O senador Jaques Wagner (PT-BA) anunciou nesta quarta-feira (24) sua decisão de deixar o cargo de líder do governo no Senado Federal. A medida foi tomada após um encontro com o presidente Luiz Inácio Lula da Silva (PT) e ocorre no contexto das recentes repercussões de uma operação da Polícia Federal (PF) que o mirou na semana passada, gerando considerável agitação política.

Investigação da Polícia Federal e Defesa do Senador

A ação da Polícia Federal, denominada Operação Compliance Zero, investiga possíveis benefícios econômicos, diretos ou indiretos, que o senador teria recebido, supostamente relacionados ao Banco Master e a Augusto Lima, ex-sócio da instituição financeira. Jaques Wagner tem consistentemente negado as acusações, reafirmando seu compromisso em colaborar plenamente com as investigações em curso. Na segunda-feira (22), a defesa do parlamentar acionou o Supremo Tribunal Federal (STF) com um pedido para anular a operação da PF que culminou na busca e apreensão de documentos em locais vinculados a ele.

Os advogados do senador argumentam que houve “erros graves” durante a condução da operação e enfatizam que Jaques Wagner “jamais agiu no Congresso Nacional para beneficiar o Banco Master”, reforçando a inocência do parlamentar perante as acusações.

Contexto Político e Pressão por Saída

Aliado histórico do presidente Lula e figura proeminente do Partido dos Trabalhadores, o senador ocupava a liderança do governo no Senado desde o início da atual gestão petista, tendo sido nomeado para a função em dezembro de 2022, antes mesmo da posse oficial do Executivo. Nos bastidores, aliados do presidente Lula, que é pré-candidato à reeleição, teriam exercido pressão para que Wagner deixasse o posto, visando evitar que a imagem da campanha fosse prejudicada pela crise.

Nomes Cotados para a Sucessão

Entre os parlamentares que surgem como potenciais sucessores na liderança governista, destacam-se os senadores Camilo Santana (PT-CE) e Teresa Leitão (PT-PE). Ambos, segundo análises, não devem concorrer nas eleições deste ano, o que lhes daria maior disponibilidade para se dedicarem às complexas articulações políticas no Senado. Camilo Santana, que já atuou como Ministro da Educação na atual administração, é visto como um nome próximo ao presidente. Teresa Leitão, atual líder da bancada do PT no Senado, é reconhecida por suas boas relações tanto com membros da oposição quanto da base governista.

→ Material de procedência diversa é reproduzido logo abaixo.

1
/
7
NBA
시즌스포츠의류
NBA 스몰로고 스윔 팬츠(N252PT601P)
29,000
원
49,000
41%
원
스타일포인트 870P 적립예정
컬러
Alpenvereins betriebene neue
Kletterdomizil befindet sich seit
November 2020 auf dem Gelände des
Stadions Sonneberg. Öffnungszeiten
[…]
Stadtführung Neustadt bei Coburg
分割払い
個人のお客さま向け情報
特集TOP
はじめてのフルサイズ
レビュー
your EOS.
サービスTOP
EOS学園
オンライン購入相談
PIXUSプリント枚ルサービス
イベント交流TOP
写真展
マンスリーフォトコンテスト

Histórico de Desgastes e Repercussões

A recente operação da PF aprofundou um desgaste político que Jaques Wagner já vinha enfrentando. Esse cenário começou a se solidificar desde a derrota de Jorge Messias, indicado pelo Planalto para uma vaga no Supremo Tribunal Federal. O senador foi apontado como um dos principais responsáveis pela rejeição do nome de Messias no Senado, sendo criticado, em particular, por não ter alertado o presidente sobre os riscos de insucesso.

Anteriormente, Wagner também esteve envolvido em um impasse com integrantes do governo durante a tramitação do “PL da Dosimetria”, um projeto de lei que propunha a redução de penas para indivíduos condenados pelos atos de 8 de janeiro. Em dezembro do ano passado, ele articulou um acordo para que o projeto avançasse, em troca de apoio para pautas econômicas prioritárias para o governo.

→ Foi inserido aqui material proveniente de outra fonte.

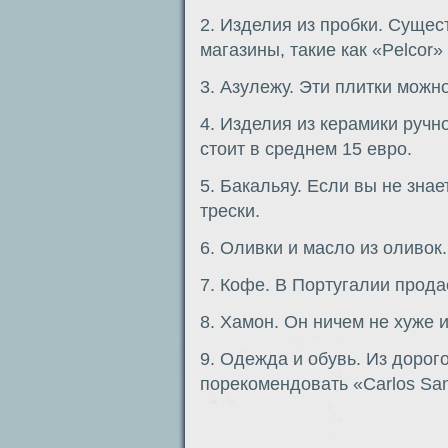
2. Изделия из пробки. Суще
магазины, такие как «Pelcor»
3. Азулежу. Эти плитки можн
4. Изделия из керамики ручн
стоит в среднем 15 евро.
5. Бакальяу. Если вы не знае
трески.
6. Оливки и масло из оливок
7. Кофе. В Португалии прода
8. Хамон. Он ничем не хуже 
9. Одежда и обувь. Из дорог
порекомендовать «Carlos San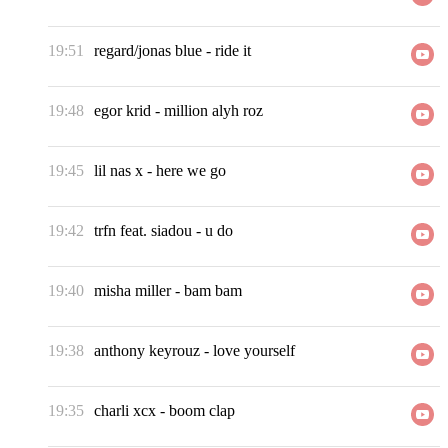
19:51
regard/jonas blue
-
ride it
19:48
egor krid
-
million alyh roz
19:45
lil nas x
-
here we go
19:42
trfn feat. siadou
-
u do
19:40
misha miller
-
bam bam
19:38
anthony keyrouz
-
love yourself
19:35
charli xcx
-
boom clap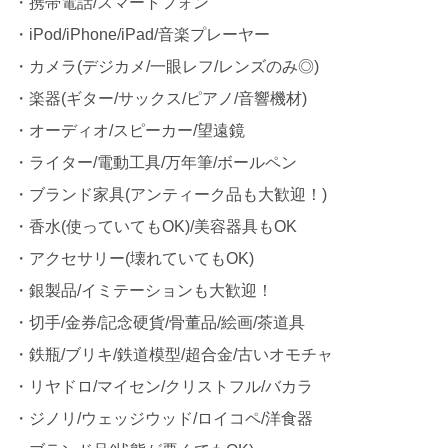
・携帯電話/スマートフォン
・iPod/iPhone/iPad/音楽プレーヤー
・カメラ(デジカメ/一眼レフ/レンズのみ◎)
・楽器(ギター/サックス/ピアノ/音響機材)
・オーディオ/スピーカー/望遠鏡
・ライター/電動工具/万年筆/ボールペン
・ブランド家具(アンティーク品も大歓迎！)
・香水(使っていてもOK)/美容器具もOK
・アクセサリー(壊れていてもOK)
・銀製品/イミテーションも大歓迎！
・切手/金券/記念硬貨/骨董品/絵画/茶道具
・鉄瓶/ブリキ/鉄道模型/超合金/古いオモチャ
・リヤドロ/マイセン/クリストフル/バカラ
・ジノリ/ウェッジウッド/ロイコペ/洋食器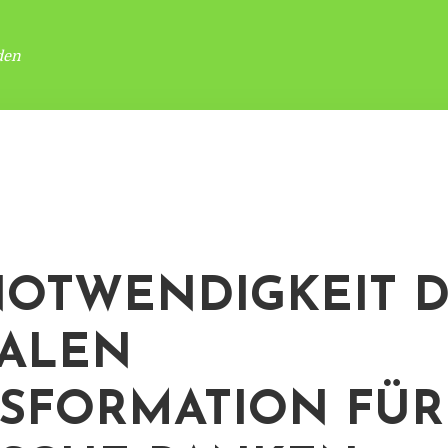
den
NOTWENDIGKEIT 
TALEN
SFORMATION FÜR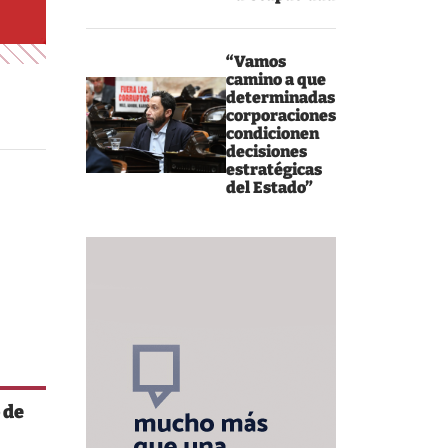
“Vamos
camino a que
determinadas
corporaciones
condicionen
decisiones
estratégicas
del Estado”
 de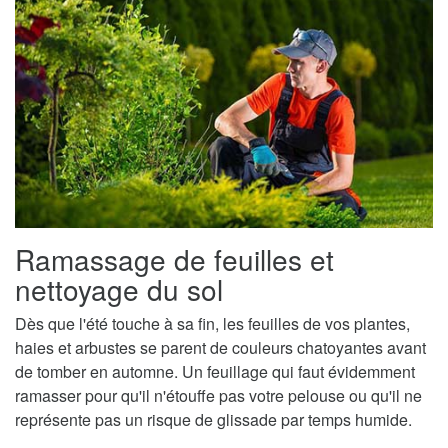
Ramassage de feuilles et
nettoyage du sol
Dès que l'été touche à sa fin, les feuilles de vos plantes,
haies et arbustes se parent de couleurs chatoyantes avant
de tomber en automne. Un feuillage qui faut évidemment
ramasser pour qu'il n'étouffe pas votre pelouse ou qu'il ne
représente pas un risque de glissade par temps humide.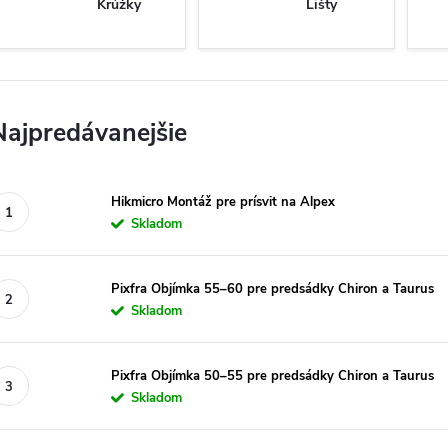
Krúžky
Lišty
Najpredávanejšie
Hikmicro Montáž pre prísvit na Alpex
Skladom
Pixfra Objímka 55–60 pre predsádky Chiron a Taurus
Skladom
Pixfra Objímka 50–55 pre predsádky Chiron a Taurus
Skladom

Desde a deflagração da última fase da Operação Compliance Zero, em 18 de maio, aliados do governo avaliam os potenciais danos à pré-campanha presidencial e ajustam seus discursos. Publicamente, o PT expressou total apoio a Jaques Wagner, concedendo-lhe um voto de confiança. No entanto, internamente, membros da sigla defendem a necessidade de um distanciamento da imagem do senador para preservar a imagem de Lula. O presidente do Senado, Davi Alcolumbre (União-AP), também manifestou “solidariedade integral” a Wagner, defendendo sua “presunção de inocência”. A oposição, por sua vez, intensificou suas críticas, utilizando o episódio como “munição” para reorientar a narrativa sobre as conexões do Banco Master com figuras políticas de outras vertentes.

A trajetória política de Jaques Wagner inclui passagens como Ministro do Trabalho e da Secretaria de Relações Institucionais no primeiro governo petista, além de ter comandado o Ministério da Defesa e a Casa Civil durante as administrações de Dilma Rousseff.